SAN PEDRO CUTUD, Philippines – Seven Filipino Roman Catholic devotees, including a woman, were nailed to wooden crosses in a Good Friday reenactment of Jesus Christ’s suffering that was watched by thousands of spectators but frowned upon by church leaders.
Three devotees wearing crowns of twigs were nailed to crosses by villagers dressed as Roman centurions on a dusty hill in San Pedro Cutud village, and four others were nailed to crosses in nearby farming villages in San Fernando city north of Manila, tourism officer Ching Pangilinan said.
The spectacle reflects a unique brand of Catholicism that merges church traditions with folk superstitions. Many of the mostly impoverished penitents undergo the ritual to atone for sins, pray for the sick or for a better life, or give thanks for what they believe were God-given miracles.
The Lenten rituals are frowned upon by church leaders in the Philippines, Asia’s largest Roman Catholic nation, especially if the events are used to boost tourism and business. The reenactments of the crucifixion, however, have persisted and become a tourist attraction in the largely unknown villages in Pampanga province, about 80 kilometers (50 miles) north of the capital.
While the crucifixions have become a tradition for villagers, they still leave many foreign tourists bewildered.

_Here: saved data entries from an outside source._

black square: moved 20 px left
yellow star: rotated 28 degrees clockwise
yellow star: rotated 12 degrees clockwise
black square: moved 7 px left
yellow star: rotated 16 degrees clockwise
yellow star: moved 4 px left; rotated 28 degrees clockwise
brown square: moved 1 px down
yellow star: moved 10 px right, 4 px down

“It’s terrible,” said Luke Henkel from Florida. “You wanna stop it.”
Mayor Edwin Santiago of San Fernando, where San Pedro Cutud lies, said more than 400 police officers were deployed and first-aid stations set up to look after the huge crowds.
“We provide assistance because we can’t stop the influx of tourists,” Pangilinan said. “We don’t promote it as a festival but it’s rather a show of respect to a local tradition.”

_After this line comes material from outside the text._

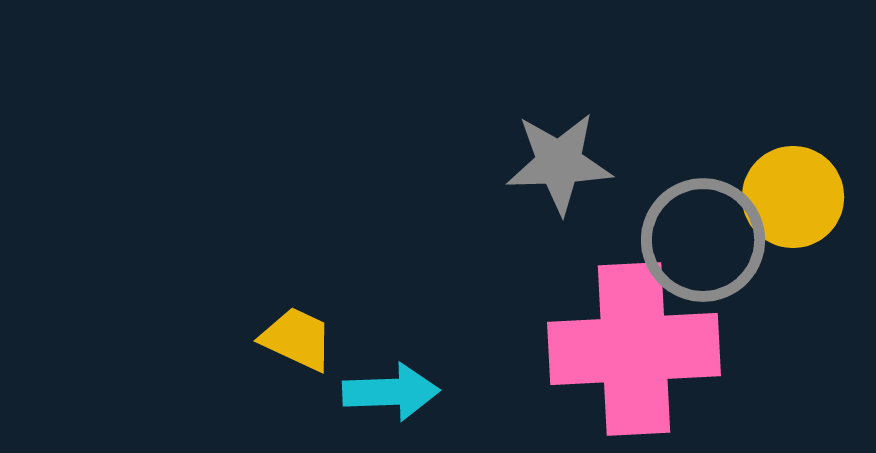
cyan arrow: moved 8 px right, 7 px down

Villagers used the crowd-drawing events to peddle food, water, fans, umbrellas and souvenirs and rent out parking slots and toilets. A leading cellphone company provided tents for shade with its name embossed on them.
Archbishop Socrates Villegas said it’s best for Catholics to mark Lent with prayers and acts of love and charity.
“Instead of spilling your blood on the streets, why not walk into a Red Cross office and donate blood? Choose to share life. Share your blood,” Villegas said in remarks posted on a Catholic church website.
Friday’s reenactment of Christ’s crucifixion was the 32nd for Ruben Enaje, a 57-year-old sign painter who began his yearly rite after surviving a fall from a building. He plans to stop when he turns 60.
Maryjane Sazon, a 39-year-old beauty salon worker, said she joined the reenactments seven years ago in the hope of being cured of severe headaches and a nervous breakdown. Her act Friday was dedicated to her sick sister.
Prior to the cross nailings, dozens of male penitents walked several kilometers (miles) along village streets while beating their bare backs with sharp bamboo sticks and pieces of wood. Some had their backs cut to keep them bloody.
Foreigners have been banned from taking part since an Australian comic was nailed to a cross under a false name a few years ago near Pampanga. Authorities also believe that a Japanese man was nailed to cross as part of a porn film in 1996.